Run peerconnection_serverless

  • Dockerized environment

    To better demonstrate the usage of peerconnection_serverless, we provide an all-inclusive corpus in examples/peerconnection/serverless/corpus. You can use the following commands to execute a tiny example. After these commands terminates, you will get outvideo.yuv and outaudio.wav.

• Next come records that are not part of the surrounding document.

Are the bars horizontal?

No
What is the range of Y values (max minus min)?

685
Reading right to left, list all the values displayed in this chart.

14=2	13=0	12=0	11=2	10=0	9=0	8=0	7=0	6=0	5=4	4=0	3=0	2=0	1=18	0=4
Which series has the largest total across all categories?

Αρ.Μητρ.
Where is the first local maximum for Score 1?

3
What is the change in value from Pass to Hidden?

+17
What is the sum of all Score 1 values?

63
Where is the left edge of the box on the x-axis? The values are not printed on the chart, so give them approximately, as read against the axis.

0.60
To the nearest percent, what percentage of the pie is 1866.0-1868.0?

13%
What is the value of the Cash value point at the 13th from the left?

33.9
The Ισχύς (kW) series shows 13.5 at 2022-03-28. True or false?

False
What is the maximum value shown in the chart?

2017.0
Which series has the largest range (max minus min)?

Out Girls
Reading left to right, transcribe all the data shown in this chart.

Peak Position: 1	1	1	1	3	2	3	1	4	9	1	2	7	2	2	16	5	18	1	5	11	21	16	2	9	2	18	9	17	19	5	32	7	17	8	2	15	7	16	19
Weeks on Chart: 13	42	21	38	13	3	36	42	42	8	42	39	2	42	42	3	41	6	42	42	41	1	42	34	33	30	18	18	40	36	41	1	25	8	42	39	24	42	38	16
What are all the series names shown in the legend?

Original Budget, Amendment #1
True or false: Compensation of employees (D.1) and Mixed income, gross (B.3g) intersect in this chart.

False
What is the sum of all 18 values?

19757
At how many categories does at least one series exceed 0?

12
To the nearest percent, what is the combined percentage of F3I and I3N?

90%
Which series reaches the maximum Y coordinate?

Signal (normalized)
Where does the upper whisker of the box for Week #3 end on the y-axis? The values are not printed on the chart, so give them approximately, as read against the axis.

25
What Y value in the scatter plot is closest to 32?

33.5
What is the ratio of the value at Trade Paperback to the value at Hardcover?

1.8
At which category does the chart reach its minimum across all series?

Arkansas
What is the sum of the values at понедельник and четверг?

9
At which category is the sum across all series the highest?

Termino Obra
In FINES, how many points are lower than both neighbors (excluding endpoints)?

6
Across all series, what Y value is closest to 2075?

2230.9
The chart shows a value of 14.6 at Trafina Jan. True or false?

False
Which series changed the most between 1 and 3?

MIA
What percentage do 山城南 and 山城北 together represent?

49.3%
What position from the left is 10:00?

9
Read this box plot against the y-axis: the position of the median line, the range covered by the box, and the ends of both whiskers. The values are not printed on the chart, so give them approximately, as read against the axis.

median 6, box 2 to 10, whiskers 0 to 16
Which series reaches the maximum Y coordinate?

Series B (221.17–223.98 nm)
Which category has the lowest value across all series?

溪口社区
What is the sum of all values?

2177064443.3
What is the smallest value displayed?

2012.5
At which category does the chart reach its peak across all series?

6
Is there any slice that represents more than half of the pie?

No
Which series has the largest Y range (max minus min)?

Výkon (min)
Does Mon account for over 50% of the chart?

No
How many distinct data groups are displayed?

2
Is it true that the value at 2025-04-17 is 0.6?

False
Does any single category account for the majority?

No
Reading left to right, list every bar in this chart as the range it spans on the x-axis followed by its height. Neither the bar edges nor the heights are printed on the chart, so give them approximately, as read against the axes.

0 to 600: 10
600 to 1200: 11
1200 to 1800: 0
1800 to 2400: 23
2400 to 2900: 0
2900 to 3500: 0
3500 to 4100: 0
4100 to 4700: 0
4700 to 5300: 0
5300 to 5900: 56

    sudo docker run -d --rm -v `pwd`/examples/peerconnection/serverless/corpus:/app -w /app --name alphartc alphartc peerconnection_serverless receiver.json
    sudo docker exec alphartc peerconnection_serverless sender.json
  • Bare metal

    If you compiled your own binary, you can also run it on your bare-metal machine.

    • Linux users:
      1. Copy the provided corpus to a new directory

        cp -r examples/peerconnection/serverless/corpus/* /path/to/your/runtime
      2. Copy the essential dynanmic libraries and add them to searching directory

        cp modules/third_party/onnxinfer/lib/*.so /path/to/your/dll
        export LD_LIBRARY_PATH=/path/to/your/dll:$LD_LIBRARY_PATH
      3. Start the receiver and the sender

        cd /path/to/your/runtime
        /path/to/alphartc/out/Default/peerconnection ./receiver.json
        /path/to/alphartc/out/Default/peerconnection ./sender.json
    • Windows users:
      1. Copy the provided corpus to a new directory

        cp -Recursive examples/peerconnection/serverless/corpus/* /path/to/your/runtime
      2. Copy the essential dynanmic libraries and add them to searching directory

        cp modules/third_party/onnxinfer/bin/*.dll /path/to/your/dll
        set PATH=/path/to/your/dll;%PATH%
      3. Start the receiver and the sender

        cd /path/to/your/runtime
        /path/to/alphartc/out/Default/peerconnection ./receiver.json
        /path/to/alphartc/out/Default/peerconnection ./sender.json

Who Are We

The OpenNetLab is an open-networking research community. Our members are from Microsoft Research Asia, Tsinghua Univeristy, Peking University, Nanjing University, KAIST, Seoul National University, National University of Singapore, SUSTech, Shanghai Jiaotong Univerisity.